▸ **Stored data**:
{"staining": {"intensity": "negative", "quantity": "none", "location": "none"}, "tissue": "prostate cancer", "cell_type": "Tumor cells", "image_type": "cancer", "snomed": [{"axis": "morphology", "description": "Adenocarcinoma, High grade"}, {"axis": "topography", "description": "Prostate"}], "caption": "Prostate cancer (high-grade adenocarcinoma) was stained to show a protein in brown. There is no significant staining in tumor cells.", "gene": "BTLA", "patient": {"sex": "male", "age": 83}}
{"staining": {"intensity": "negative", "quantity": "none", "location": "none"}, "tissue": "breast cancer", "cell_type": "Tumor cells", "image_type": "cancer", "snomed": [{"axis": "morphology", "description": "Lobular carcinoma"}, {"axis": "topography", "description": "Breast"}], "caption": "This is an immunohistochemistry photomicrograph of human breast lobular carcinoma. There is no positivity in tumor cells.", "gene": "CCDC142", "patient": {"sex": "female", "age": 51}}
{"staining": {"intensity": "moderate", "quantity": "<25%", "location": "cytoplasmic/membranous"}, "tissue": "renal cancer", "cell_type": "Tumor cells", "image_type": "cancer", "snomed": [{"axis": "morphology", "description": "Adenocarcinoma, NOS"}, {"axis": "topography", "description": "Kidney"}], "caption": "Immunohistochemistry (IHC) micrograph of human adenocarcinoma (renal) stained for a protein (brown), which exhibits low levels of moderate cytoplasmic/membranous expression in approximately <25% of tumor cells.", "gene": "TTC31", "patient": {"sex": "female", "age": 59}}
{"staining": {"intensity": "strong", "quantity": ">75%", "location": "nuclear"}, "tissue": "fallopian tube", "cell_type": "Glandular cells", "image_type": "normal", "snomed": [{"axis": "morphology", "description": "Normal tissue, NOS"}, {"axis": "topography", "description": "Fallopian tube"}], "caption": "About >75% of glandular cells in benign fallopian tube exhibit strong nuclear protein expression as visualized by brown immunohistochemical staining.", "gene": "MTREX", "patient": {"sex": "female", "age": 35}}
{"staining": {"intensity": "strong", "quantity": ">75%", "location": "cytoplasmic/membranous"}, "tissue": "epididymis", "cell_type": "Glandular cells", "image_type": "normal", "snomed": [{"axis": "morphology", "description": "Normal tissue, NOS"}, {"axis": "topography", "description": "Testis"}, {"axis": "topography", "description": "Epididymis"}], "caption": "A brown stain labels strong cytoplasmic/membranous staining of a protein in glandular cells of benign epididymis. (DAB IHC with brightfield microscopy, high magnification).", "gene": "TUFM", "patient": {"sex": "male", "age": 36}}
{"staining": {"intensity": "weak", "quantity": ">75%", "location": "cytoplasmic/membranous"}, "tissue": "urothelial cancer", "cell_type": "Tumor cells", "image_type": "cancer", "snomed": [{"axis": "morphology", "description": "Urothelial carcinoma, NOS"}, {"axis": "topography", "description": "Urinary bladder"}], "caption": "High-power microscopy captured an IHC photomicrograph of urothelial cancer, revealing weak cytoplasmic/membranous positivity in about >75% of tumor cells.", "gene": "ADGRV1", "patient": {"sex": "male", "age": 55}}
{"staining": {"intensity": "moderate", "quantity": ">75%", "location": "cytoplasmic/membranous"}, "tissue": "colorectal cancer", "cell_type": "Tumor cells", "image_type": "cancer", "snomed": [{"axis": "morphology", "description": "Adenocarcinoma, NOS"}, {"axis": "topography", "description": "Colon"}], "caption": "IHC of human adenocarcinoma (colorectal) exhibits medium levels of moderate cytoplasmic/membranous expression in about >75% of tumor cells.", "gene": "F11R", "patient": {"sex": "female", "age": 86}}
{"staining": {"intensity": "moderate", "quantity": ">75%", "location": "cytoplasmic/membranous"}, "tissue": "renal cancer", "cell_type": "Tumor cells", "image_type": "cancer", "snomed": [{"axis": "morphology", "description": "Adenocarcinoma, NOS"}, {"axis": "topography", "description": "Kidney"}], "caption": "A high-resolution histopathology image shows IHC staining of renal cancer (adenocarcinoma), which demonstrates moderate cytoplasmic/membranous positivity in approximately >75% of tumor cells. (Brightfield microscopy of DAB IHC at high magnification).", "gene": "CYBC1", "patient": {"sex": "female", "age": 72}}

▸ **PROBLEM REQUIREMENTS**: Each line in the entries above, starting at the line with "is an immunohistochemistry" and ending at the line with "of glandular cells", is to be printed exactly, and only those lines.

▸ **RESULT**:
{"staining": {"intensity": "negative", "quantity": "none", "location": "none"}, "tissue": "breast cancer", "cell_type": "Tumor cells", "image_type": "cancer", "snomed": [{"axis": "morphology", "description": "Lobular carcinoma"}, {"axis": "topography", "description": "Breast"}], "caption": "This is an immunohistochemistry photomicrograph of human breast lobular carcinoma. There is no positivity in tumor cells.", "gene": "CCDC142", "patient": {"sex": "female", "age": 51}}
{"staining": {"intensity": "moderate", "quantity": "<25%", "location": "cytoplasmic/membranous"}, "tissue": "renal cancer", "cell_type": "Tumor cells", "image_type": "cancer", "snomed": [{"axis": "morphology", "description": "Adenocarcinoma, NOS"}, {"axis": "topography", "description": "Kidney"}], "caption": "Immunohistochemistry (IHC) micrograph of human adenocarcinoma (renal) stained for a protein (brown), which exhibits low levels of moderate cytoplasmic/membranous expression in approximately <25% of tumor cells.", "gene": "TTC31", "patient": {"sex": "female", "age": 59}}
{"staining": {"intensity": "strong", "quantity": ">75%", "location": "nuclear"}, "tissue": "fallopian tube", "cell_type": "Glandular cells", "image_type": "normal", "snomed": [{"axis": "morphology", "description": "Normal tissue, NOS"}, {"axis": "topography", "description": "Fallopian tube"}], "caption": "About >75% of glandular cells in benign fallopian tube exhibit strong nuclear protein expression as visualized by brown immunohistochemical staining.", "gene": "MTREX", "patient": {"sex": "female", "age": 35}}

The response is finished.